1. Setup Node: Install the Fabric client software on your machine, ensuring you have compatible, high-performance hardware (especially GPUs).
2. Onboarding & Staking: Follow the on-screen prompts to register your hardware capacity and potentially stake tokens to signal commitment and quality.
3. Accept Workloads: The system automatically matches your available capacity with incoming compute requests based on hardware specifications and geographic proximity.
4. Verification & Payout: Once the job is completed and verified by the network, you receive payment directly.

For Workload Requesters (Running Jobs):

1. Define Requirements: Specify your computational needs, including required GPU type (e.g., A100, H100), memory, and the nature of the task (e.g., LLM inference, fine-tuning).
2. Submit Job: Submit your workload package (e.g., Docker container, model weights) to the Fabric network.
3. Automated Matching: Fabric’s orchestration layer intelligently breaks down the job and distributes it across the most suitable, cost-effective nodes.
4. Retrieve Results: Monitor the job progress and securely retrieve the final outputs or model responses upon completion.

Use Cases

1. High-Volume LLM Inference Serving: Startups and enterprises running consumer-facing AI applications (chatbots, content generation) can deploy their models on Fabric to handle massive request volumes at a fraction of the cost of centralized cloud APIs, leading to better margins.
2. AI Model Fine-Tuning and Experimentation: Researchers and ML engineers can rapidly iterate on fine-tuning large foundation models without being constrained by high hourly GPU rental rates, accelerating the pace of discovery.
3. Edge AI Deployment and Data Processing: Companies needing to process large datasets or run inference closer to the data source can leverage Fabric’s distributed nature to deploy compute resources geographically where needed, reducing latency.
4. Decentralized Rendering and Simulation: Beyond pure AI, Fabric can support other compute-intensive tasks like complex scientific simulations or 3D rendering farms that require burst capacity.
5. Independent AI Developers: Individual developers who previously could not afford the infrastructure required to train or deploy large models can now access enterprise-grade compute power affordably.

FAQ

Q: How does Fabric ensure the security of my proprietary models and data?

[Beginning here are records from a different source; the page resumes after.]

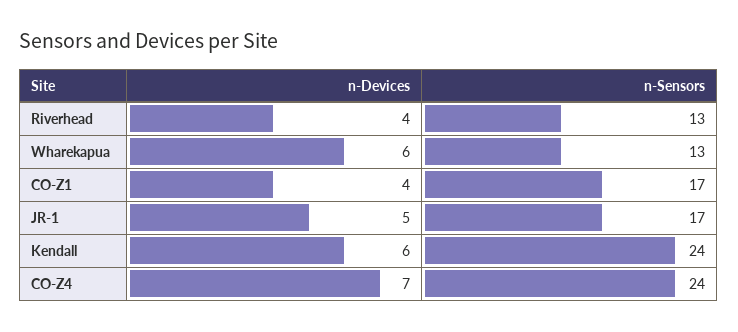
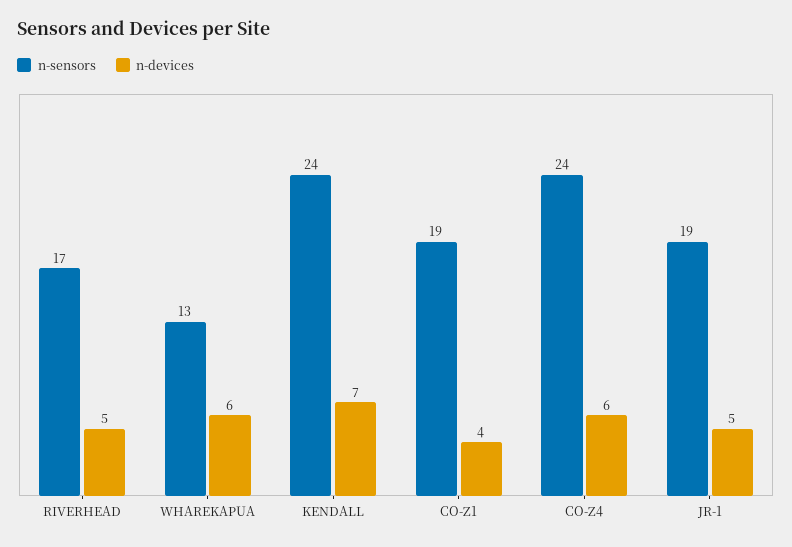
  {
    "n-Devices": {
-     "Riverhead": 4,
+     "Riverhead": 5,
      "Wharekapua": 6,
      "CO-Z1": 4,
      "JR-1": 5,
-     "Kendall": 6,
+     "Kendall": 7,
-     "CO-Z4": 7
+     "CO-Z4": 6
    },
    "n-Sensors": {
-     "Riverhead": 13,
+     "Riverhead": 17,
      "Wharekapua": 13,
-     "CO-Z1": 17,
+     "CO-Z1": 19,
-     "JR-1": 17,
+     "JR-1": 19,
      "Kendall": 24,
      "CO-Z4": 24
    }
  }

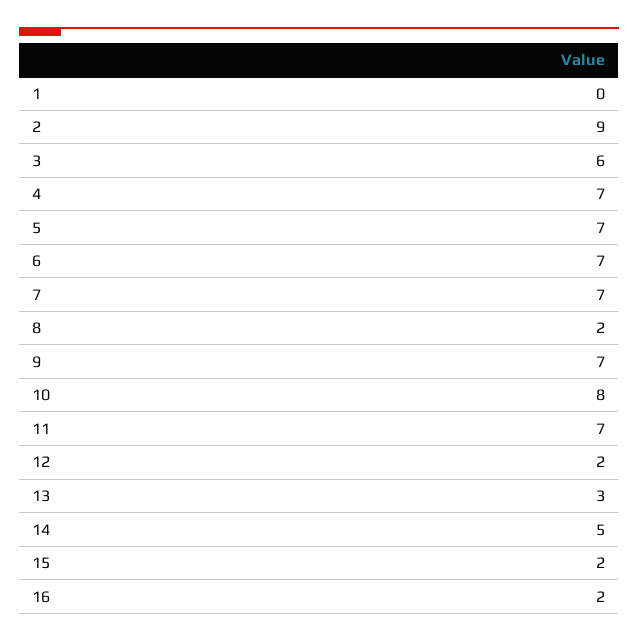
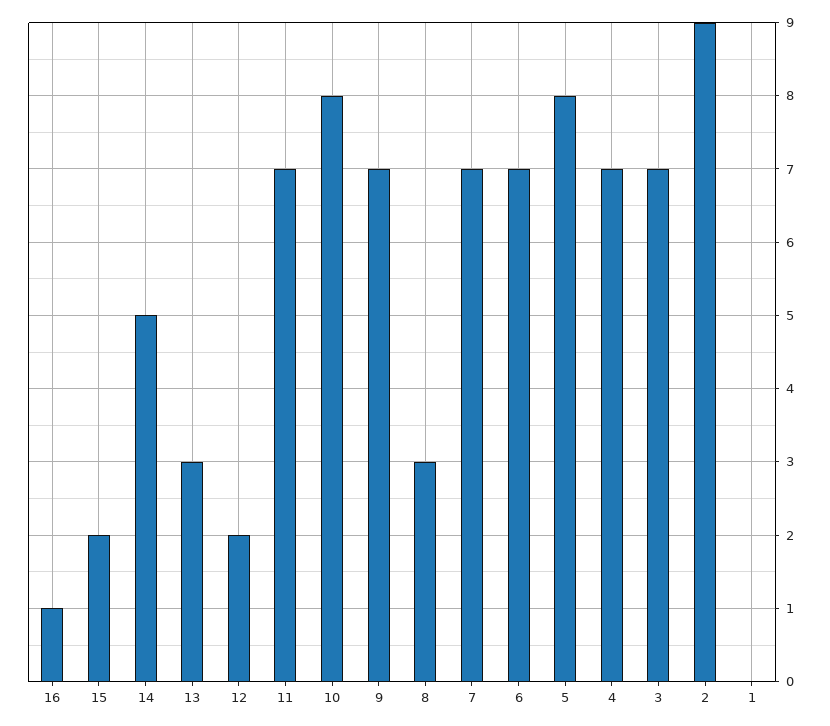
  {
    "1": 0,
    "2": 9,
-   "3": 6,
+   "3": 7,
    "4": 7,
-   "5": 7,
+   "5": 8,
    "6": 7,
    "7": 7,
-   "8": 2,
+   "8": 3,
    "9": 7,
    "10": 8,
    "11": 7,
    "12": 2,
    "13": 3,
    "14": 5,
    "15": 2,
-   "16": 2
+   "16": 1
  }

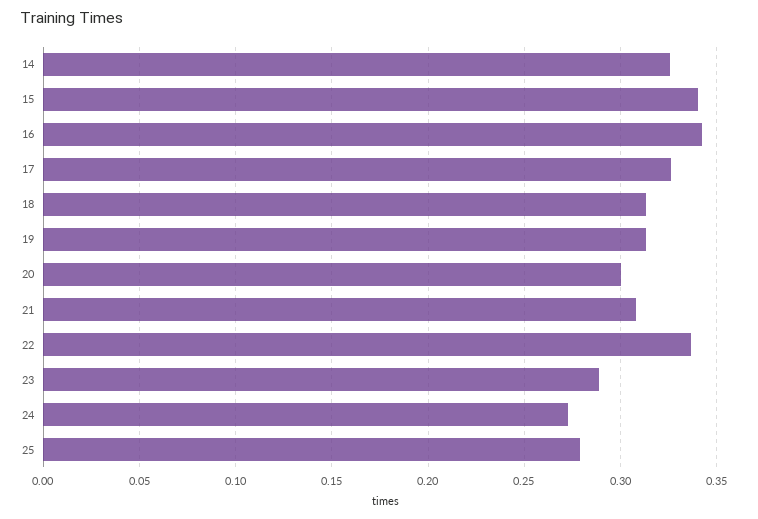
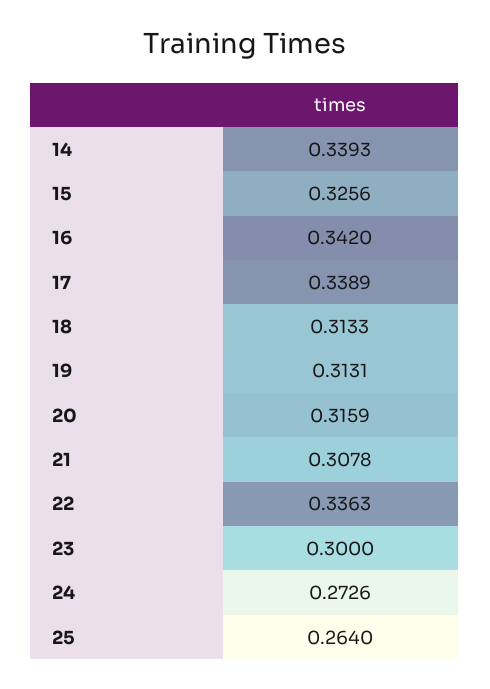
  {
-   "14": 0.325,
+   "14": 0.3393,
-   "15": 0.34,
+   "15": 0.3256,
    "16": 0.342,
-   "17": 0.325,
+   "17": 0.3389,
    "18": 0.3133,
    "19": 0.3131,
-   "20": 0.3,
+   "20": 0.3159,
    "21": 0.3078,
    "22": 0.3363,
-   "23": 0.29,
+   "23": 0.3,
    "24": 0.2726,
-   "25": 0.28
+   "25": 0.264
  }

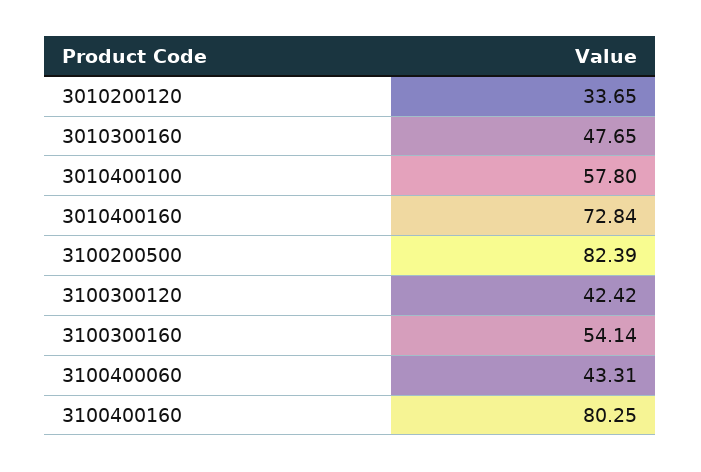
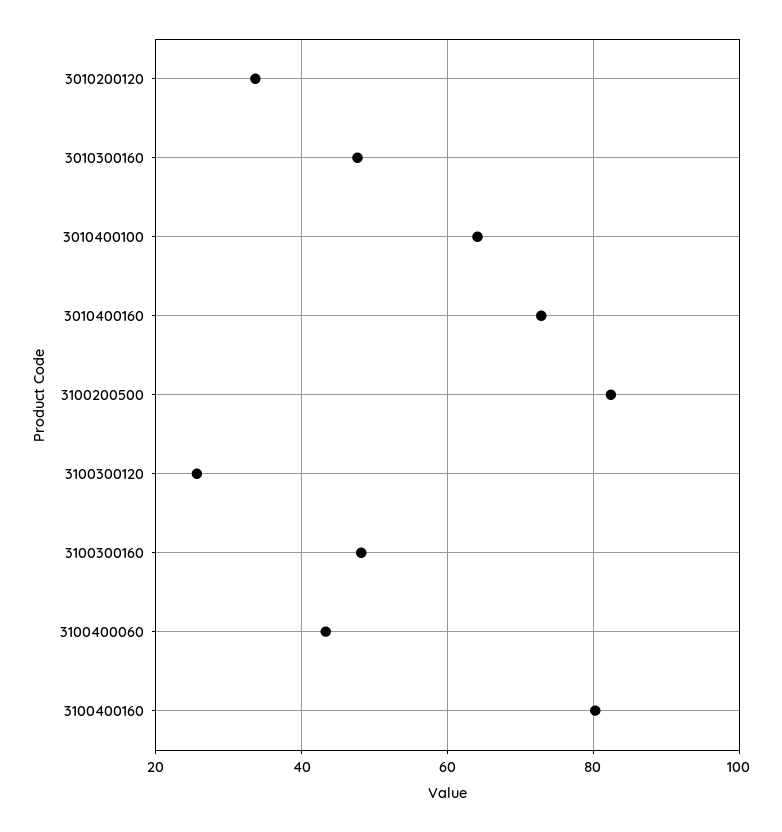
  {
    "3010200120": 33.65,
    "3010300160": 47.65,
-   "3010400100": 57.8,
+   "3010400100": 64,
    "3010400160": 72.84,
    "3100200500": 82.39,
-   "3100300120": 42.42,
+   "3100300120": 26,
-   "3100300160": 54.14,
+   "3100300160": 48,
    "3100400060": 43.31,
    "3100400160": 80.25
  }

A: Fabric employs advanced cryptographic verification techniques and containerization (like secure Docker environments) to isolate workloads. Data is processed securely within the provider's node, and results are verified before payout, ensuring intellectual property remains protected.

Q: What kind of hardware is most valuable on the Fabric network? A: Currently, hardware equipped with modern NVIDIA GPUs (especially those with high VRAM like A10G, A100, H100) is in the highest demand for AI workloads. However, high-core-count CPUs are also valuable for certain preparatory tasks and smaller inference jobs.

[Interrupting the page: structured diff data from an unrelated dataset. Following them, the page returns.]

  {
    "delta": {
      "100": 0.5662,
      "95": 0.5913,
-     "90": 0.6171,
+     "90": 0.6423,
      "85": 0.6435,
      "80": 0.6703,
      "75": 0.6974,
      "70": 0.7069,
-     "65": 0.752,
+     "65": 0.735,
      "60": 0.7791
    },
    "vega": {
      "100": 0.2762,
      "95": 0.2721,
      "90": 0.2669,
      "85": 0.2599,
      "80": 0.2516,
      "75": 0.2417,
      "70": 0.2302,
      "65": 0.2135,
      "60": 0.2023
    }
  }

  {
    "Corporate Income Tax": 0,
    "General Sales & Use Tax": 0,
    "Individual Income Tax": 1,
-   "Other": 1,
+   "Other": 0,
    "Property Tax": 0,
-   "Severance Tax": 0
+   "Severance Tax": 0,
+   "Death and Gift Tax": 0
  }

Q: How is pricing determined for compute jobs? A: Pricing is dynamic, determined by supply (available provider bids) and demand (requester needs). Providers set competitive rates, and the network automatically selects the most efficient combination of resources that meet the quality and latency requirements specified by the requester.

Q: Is Fabric only for AI, or can I run general-purpose computing tasks? A: While Fabric is heavily optimized and marketed toward AI/ML workloads due to current market demand, the underlying architecture supports general-purpose distributed computing tasks that can be containerized and executed across the network.

Q: What happens if a compute provider goes offline mid-job? A: The network utilizes redundancy and fault tolerance mechanisms. If a node fails, the remaining segments of the job are automatically redistributed to other available, verified nodes in the network to ensure job completion without data loss or significant delays.